*ASSIGNMENT*
The result should be the listing below, restated exactly, with its pictures left out.

*MATERIAL FOR THIS TASK*
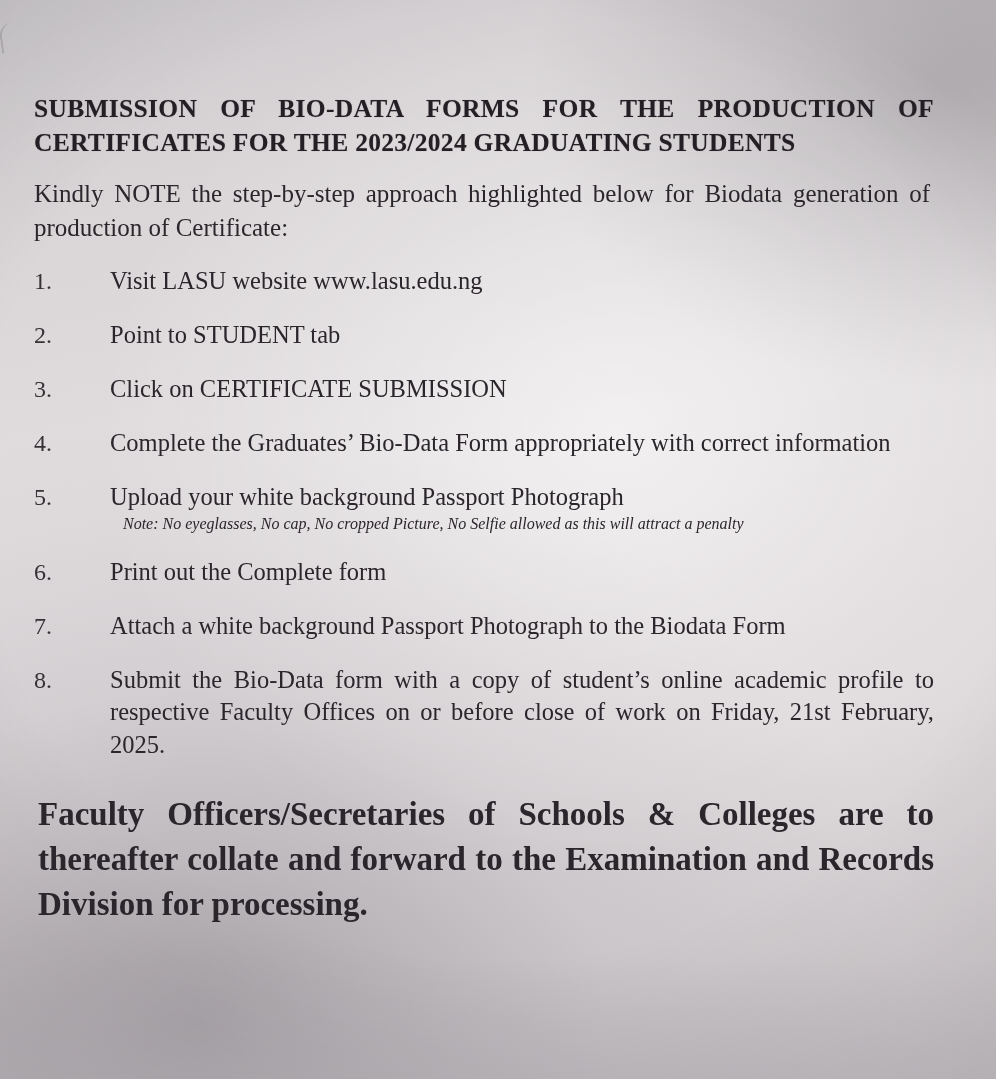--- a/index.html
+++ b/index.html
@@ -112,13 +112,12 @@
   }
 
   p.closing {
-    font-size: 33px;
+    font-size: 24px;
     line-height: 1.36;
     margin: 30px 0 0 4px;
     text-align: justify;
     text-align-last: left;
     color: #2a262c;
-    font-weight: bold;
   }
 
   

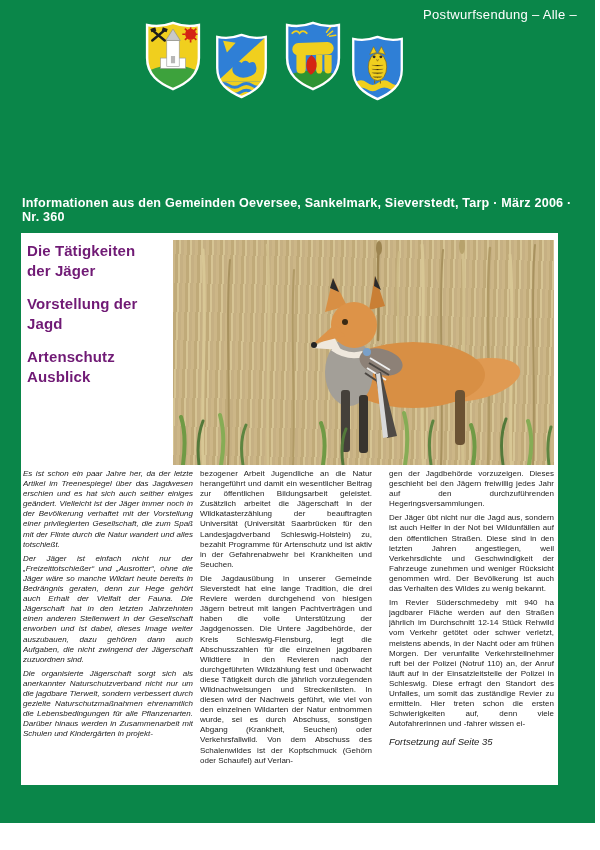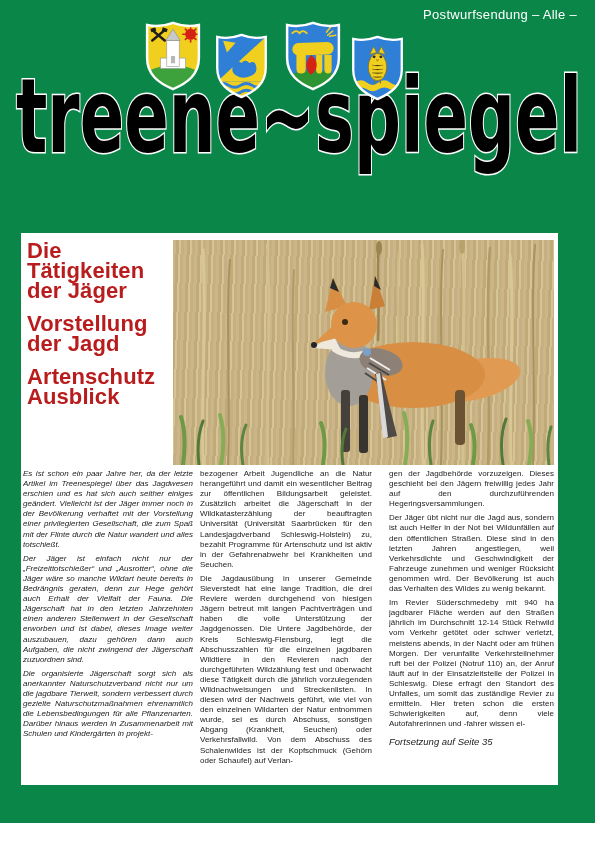--- a/index.html
+++ b/index.html
@@ -41,11 +41,6 @@
 
     <div class="postal">Postwurfsendung – Alle –</div>
 
-    <div class="masthead">
-      <svg width="575" height="160" viewBox="0 0 575 160">
-        <text x="287" y="124" text-anchor="middle" textLength="566" lengthAdjust="spacingAndGlyphs" font-family="'DejaVu Sans', sans-serif" font-weight="bold" font-size="103" fill="#000" stroke="#fff" stroke-width="3" paint-order="stroke">treene~spiegel</text>
-      </svg>
-    </div>
 
     <div class="crest-row">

*THE COMPLETED TASK*
--- a/index.html
+++ b/index.html
@@ -112,13 +112,12 @@
   }
 
   p.closing {
-    font-size: 33px;
+    font-size: 24px;
     line-height: 1.36;
     margin: 30px 0 0 4px;
     text-align: justify;
     text-align-last: left;
     color: #2a262c;
-    font-weight: bold;
   }
 
   

--- a/index.html
+++ b/index.html
@@ -41,11 +41,6 @@
 
     <div class="postal">Postwurfsendung – Alle –</div>
 
-    <div class="masthead">
-      <svg width="575" height="160" viewBox="0 0 575 160">
-        <text x="287" y="124" text-anchor="middle" textLength="566" lengthAdjust="spacingAndGlyphs" font-family="'DejaVu Sans', sans-serif" font-weight="bold" font-size="103" fill="#000" stroke="#fff" stroke-width="3" paint-order="stroke">treene~spiegel</text>
-      </svg>
-    </div>
 
     <div class="crest-row">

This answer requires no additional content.